■ **EXERCISE**
Copy out each line below that contains the string "Decode".

■ **DATA**
Start of Block

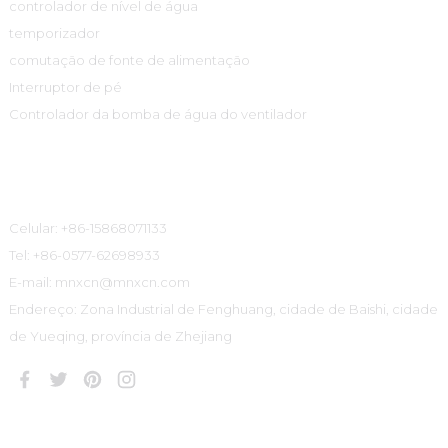
controlador de nível de água
temporizador
comutação de fonte de alimentação
Interruptor de pé
Controlador da bomba de água do ventilador
Informações De Contato
Celular: +86-15868071133
Tel: +86-0577-62698933
E-mail: mnxcn@mnxcn.com
Endereço: Zona Industrial de Fenghuang, cidade de Baishi, cidade
de Yueqing, província de Zhejiang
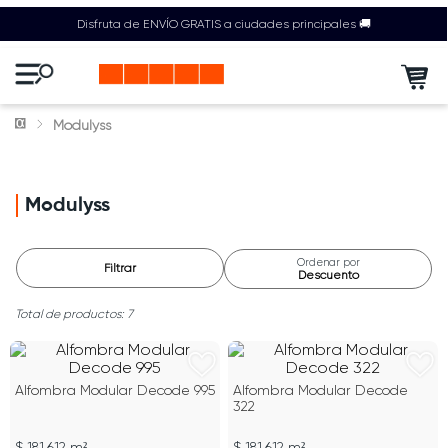
Disfruta de ENVÍO GRATIS a ciudades principales 🚚
Modulyss
Modulyss
Ordenar por
Filtrar
Descuento
7
Alfombra Modular Decode 995
Alfombra Modular Decode
322
$ 181.612 m²
$ 181.612 m²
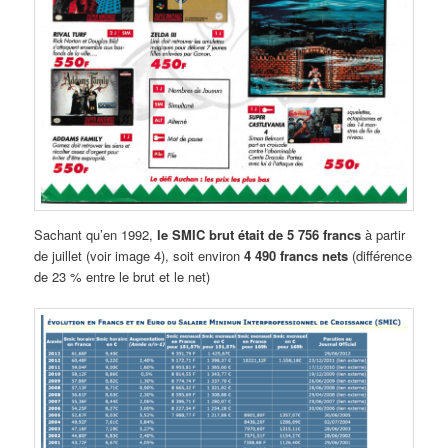
Sachant qu’en 1992,
le SMIC brut était de 5 756 francs
à partir
de juillet (voir image 4), soit environ
4 490 francs nets
(différence
de 23 % entre le brut et le net)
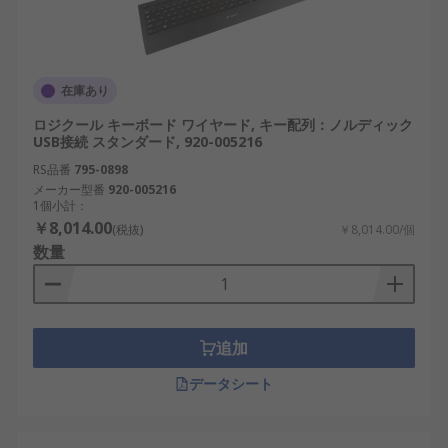
在庫あり
ロジクール キーボード ワイヤード, キー配列：ノルディック
USB接続 スタンダード, 920-005216
RS品番
795-0898
メーカー型番
920-005216
1個小計：
￥8,014.00
(税抜)
￥8,014.00/個
数量
追加
データシート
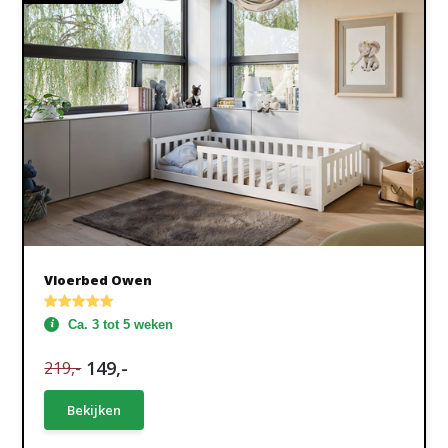
Vloerbed Owen
Ca. 3 tot 5 weken
149,-
219,-
Bekijken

End of Block

■ **RESPONSE TO THE EXERCISE**
Alfombra Modular Decode 995
Alfombra Modular Decode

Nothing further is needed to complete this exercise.